%%
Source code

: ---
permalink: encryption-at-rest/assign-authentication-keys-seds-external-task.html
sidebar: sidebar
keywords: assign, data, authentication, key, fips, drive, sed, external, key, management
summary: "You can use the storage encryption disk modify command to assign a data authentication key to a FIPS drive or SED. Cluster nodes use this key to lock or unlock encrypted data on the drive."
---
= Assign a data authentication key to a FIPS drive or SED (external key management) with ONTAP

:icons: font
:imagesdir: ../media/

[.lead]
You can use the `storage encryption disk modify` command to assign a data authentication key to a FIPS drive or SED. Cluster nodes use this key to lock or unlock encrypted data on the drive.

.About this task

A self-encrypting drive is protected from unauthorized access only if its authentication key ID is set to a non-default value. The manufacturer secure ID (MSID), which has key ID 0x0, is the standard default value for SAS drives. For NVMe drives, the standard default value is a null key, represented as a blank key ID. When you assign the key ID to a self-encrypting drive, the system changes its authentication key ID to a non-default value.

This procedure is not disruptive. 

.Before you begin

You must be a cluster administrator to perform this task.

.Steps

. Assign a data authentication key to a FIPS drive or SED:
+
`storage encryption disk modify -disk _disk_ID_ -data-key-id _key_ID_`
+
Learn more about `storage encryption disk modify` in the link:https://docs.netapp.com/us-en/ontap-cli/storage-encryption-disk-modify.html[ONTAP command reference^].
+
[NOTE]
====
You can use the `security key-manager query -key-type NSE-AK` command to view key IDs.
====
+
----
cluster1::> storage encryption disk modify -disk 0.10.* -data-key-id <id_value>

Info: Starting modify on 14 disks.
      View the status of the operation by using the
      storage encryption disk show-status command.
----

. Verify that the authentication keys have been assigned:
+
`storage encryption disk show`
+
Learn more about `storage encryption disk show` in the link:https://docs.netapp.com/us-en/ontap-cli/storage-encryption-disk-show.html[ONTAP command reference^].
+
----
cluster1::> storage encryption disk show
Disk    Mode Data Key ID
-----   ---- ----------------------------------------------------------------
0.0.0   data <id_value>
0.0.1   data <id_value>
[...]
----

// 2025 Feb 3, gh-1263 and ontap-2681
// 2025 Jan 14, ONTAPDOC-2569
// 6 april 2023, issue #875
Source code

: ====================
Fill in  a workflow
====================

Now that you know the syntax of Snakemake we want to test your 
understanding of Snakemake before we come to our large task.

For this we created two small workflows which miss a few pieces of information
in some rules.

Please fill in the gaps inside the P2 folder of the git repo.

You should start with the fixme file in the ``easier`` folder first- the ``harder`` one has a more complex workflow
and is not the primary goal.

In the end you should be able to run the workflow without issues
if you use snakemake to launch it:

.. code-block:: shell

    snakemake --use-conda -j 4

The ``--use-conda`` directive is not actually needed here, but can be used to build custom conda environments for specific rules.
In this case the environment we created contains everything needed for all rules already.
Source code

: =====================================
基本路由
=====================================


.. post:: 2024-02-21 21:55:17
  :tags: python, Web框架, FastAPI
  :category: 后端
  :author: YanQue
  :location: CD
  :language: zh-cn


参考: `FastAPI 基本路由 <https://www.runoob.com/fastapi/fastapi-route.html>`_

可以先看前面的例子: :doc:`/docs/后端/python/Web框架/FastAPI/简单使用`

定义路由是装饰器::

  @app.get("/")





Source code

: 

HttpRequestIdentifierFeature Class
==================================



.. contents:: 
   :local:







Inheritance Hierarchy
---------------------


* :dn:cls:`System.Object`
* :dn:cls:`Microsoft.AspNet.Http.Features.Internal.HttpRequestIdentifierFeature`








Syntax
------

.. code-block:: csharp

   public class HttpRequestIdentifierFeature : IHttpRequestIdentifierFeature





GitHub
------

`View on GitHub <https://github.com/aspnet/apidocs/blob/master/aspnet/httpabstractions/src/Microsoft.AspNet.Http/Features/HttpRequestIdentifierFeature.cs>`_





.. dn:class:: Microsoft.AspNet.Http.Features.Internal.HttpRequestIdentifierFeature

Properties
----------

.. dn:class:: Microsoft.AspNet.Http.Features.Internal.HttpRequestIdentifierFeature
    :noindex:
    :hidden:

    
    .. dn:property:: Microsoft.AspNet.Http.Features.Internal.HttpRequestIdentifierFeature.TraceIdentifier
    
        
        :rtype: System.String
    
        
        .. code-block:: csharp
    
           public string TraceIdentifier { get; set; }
%%
PROBLEM
What is needed is a count of the lines in the data that contain the word "task"; please give it and no other words.

RESPONSE TO THE EXERCISE
4